Interestingly, while in the presence of backflow correlations no stripe states can be stabilized, after optimization, at $U/t=4$ and $t'=0$, in the absence of backflow correlations the best solution is a stripe of $\lambda=8$, with an energy gain of -0.0024 with respect to the uniform state. All data are reported for a $L=48 \times 6$ lattice size.

Q: Is it meaningful to put optimized Delta_x and Delta_y values in Figs. 5 and 7? Are the uniform states superconducting in the entire region (the authors briefly discuss superconductivity in Fig. 9, but the parameter region is limited.)?

A: In the presence of stripes, a small value of the superconducting parameters $\Delta_x$ and $\Delta_y$ can be stabilized after optimization. This does not necessarily lead to the development of superconductivity, since correlations generated by Jastrow and backflow terms may suppress it. Indeed, pair-pair correlations are never sizable in the presence of stripes, as shown in the paper. For this reason, we decided not to show optimized $\Delta_x$ and $\Delta_y$ values in the paper. Instead, we confirm that uniform states are always superconducting, even if in the manuscript we have shown only selected cases. However, the superconductive order parameter (intended as the square root of the limit of the pair-pair correlations at large distances) is maximal at $t'=0$ and decreases for increasing $|t'/t|$, until it vanishes for large enough values of $|t'/t|$, consistently with what shown in the manuscript.

Q: For general readers, I recommend the authors put discussions on the relevance to the pair-density-wave (PDW) scenario in the cuprate phase diagram.

A: We thank the referee for having suggested to include a comment on the PDW scenario in the introduction, including the new reference by Agterberg et al., Annual Review of Condensed Matter Physics 11, 231 (2020). Within the PDW scenario, different ordered phases may emerge at low temperature, including stripes. A possible parametrization of the PDW state consists in taking a modulated pairing. As a check, we have then computed the variational energy associated to a state in which pairing is modulated and possess an "antiphase'' periodicity, as described in [A. Himeda, T. Kato, and M. Ogata, PRL 88, 117001 (2002)]. Our results show that this state is not competitive as a ground-state candidate, with respect to uniform superconductivity and stripes.

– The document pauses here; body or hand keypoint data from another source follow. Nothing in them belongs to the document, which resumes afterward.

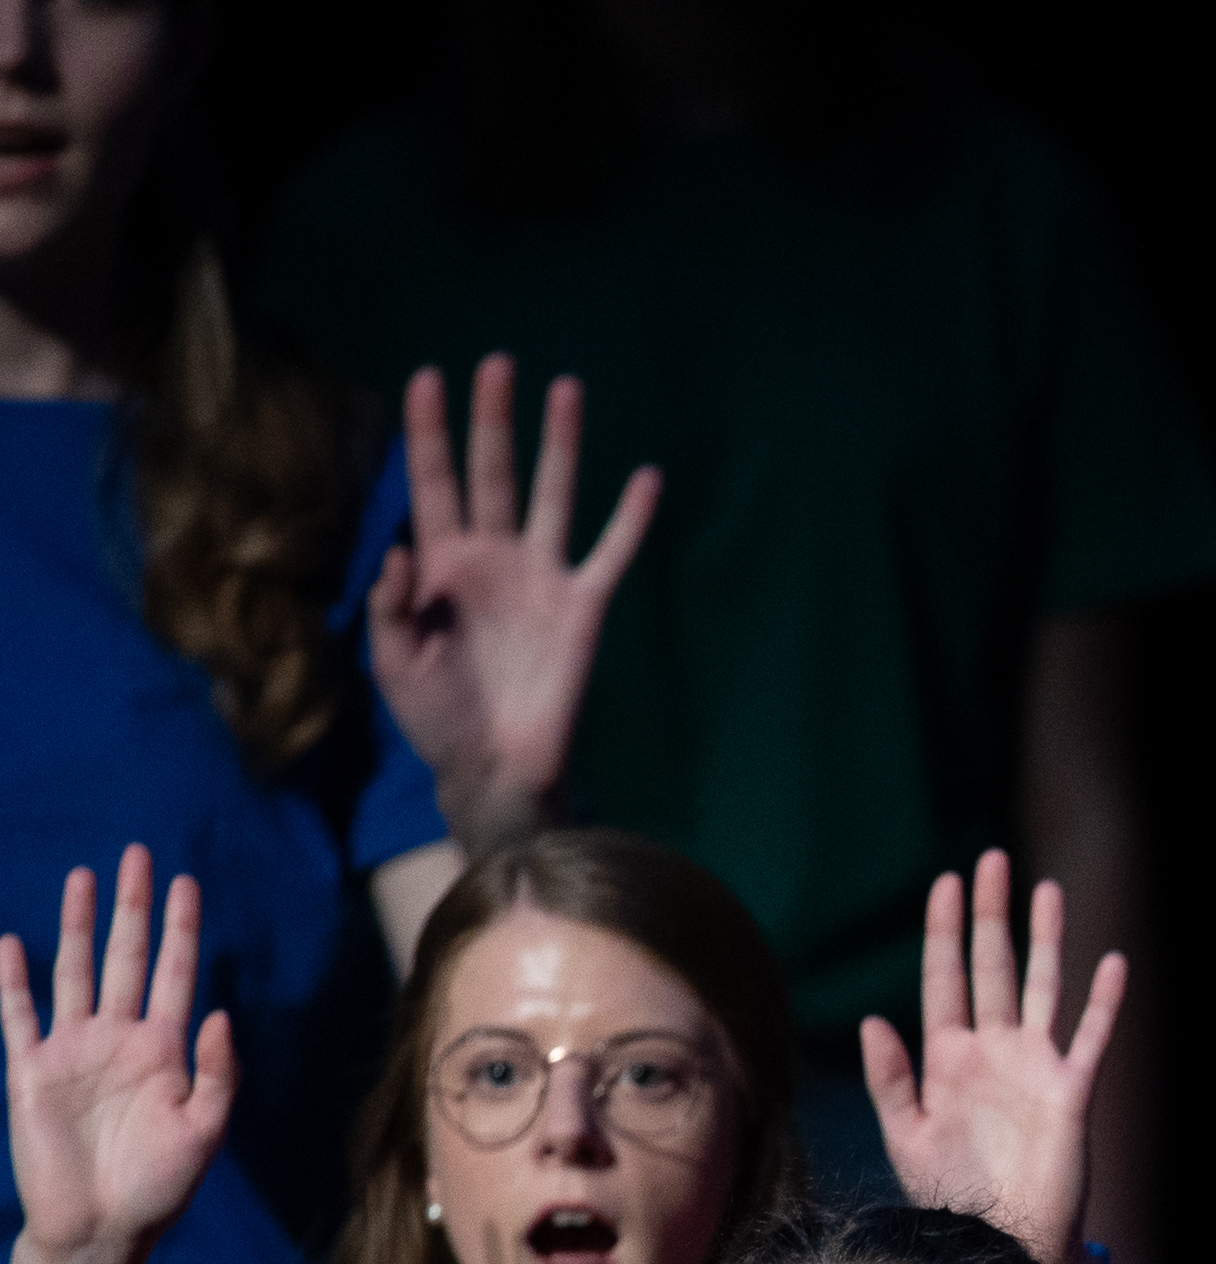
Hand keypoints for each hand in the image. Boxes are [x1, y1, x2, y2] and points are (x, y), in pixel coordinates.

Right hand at [0, 856, 236, 1263]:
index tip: (186, 883)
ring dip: (76, 926)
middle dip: (131, 909)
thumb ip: (217, 1073)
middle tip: (136, 856)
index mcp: (166, 1051)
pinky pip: (16, 1013)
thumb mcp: (204, 1132)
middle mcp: (119, 1040)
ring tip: (83, 877)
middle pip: (126, 957)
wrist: (99, 1228)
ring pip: (74, 972)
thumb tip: (219, 1012)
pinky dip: (11, 979)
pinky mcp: (30, 1070)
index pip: (176, 974)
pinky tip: (10, 942)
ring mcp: (73, 1050)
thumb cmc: (159, 1188)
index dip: (181, 929)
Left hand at [365, 357, 661, 850]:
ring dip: (558, 443)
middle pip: (492, 470)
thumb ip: (389, 605)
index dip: (427, 432)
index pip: (432, 481)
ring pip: (551, 493)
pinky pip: (609, 553)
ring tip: (565, 389)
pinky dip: (629, 518)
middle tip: (497, 364)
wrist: (493, 766)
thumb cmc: (436, 715)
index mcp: (440, 563)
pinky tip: (645, 478)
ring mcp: (541, 576)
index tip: (426, 378)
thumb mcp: (390, 662)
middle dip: (492, 417)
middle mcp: (492, 555)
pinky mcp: (583, 606)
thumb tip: (402, 551)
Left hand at [859, 853, 1122, 1263]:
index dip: (944, 928)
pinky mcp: (1071, 1092)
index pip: (945, 976)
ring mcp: (1034, 1068)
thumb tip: (875, 1018)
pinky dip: (1102, 1002)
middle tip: (992, 860)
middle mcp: (993, 1051)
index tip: (946, 880)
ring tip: (1047, 890)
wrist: (999, 1242)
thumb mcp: (905, 1136)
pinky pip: (1089, 1038)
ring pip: (1042, 987)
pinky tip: (1112, 963)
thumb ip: (890, 1078)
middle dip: (991, 914)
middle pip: (993, 966)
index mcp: (948, 1056)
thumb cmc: (947, 1195)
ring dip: (1045, 939)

We added a comment on this point in the manuscript.

Minor comments

Q: In Table II, it would be helpful to show the energy difference between uniform and stripe states.

A: We have followed the suggestion of the referee, adding one column to Table II.

Q: Throughout the paper, I recommend the authors make the lines thicker and the colors darker in the figures. The symbols are not very visible when printed.

A: We have made the lines thicker, following the suggestion of the referee. We hope that this will improve the visibility of the printed figures.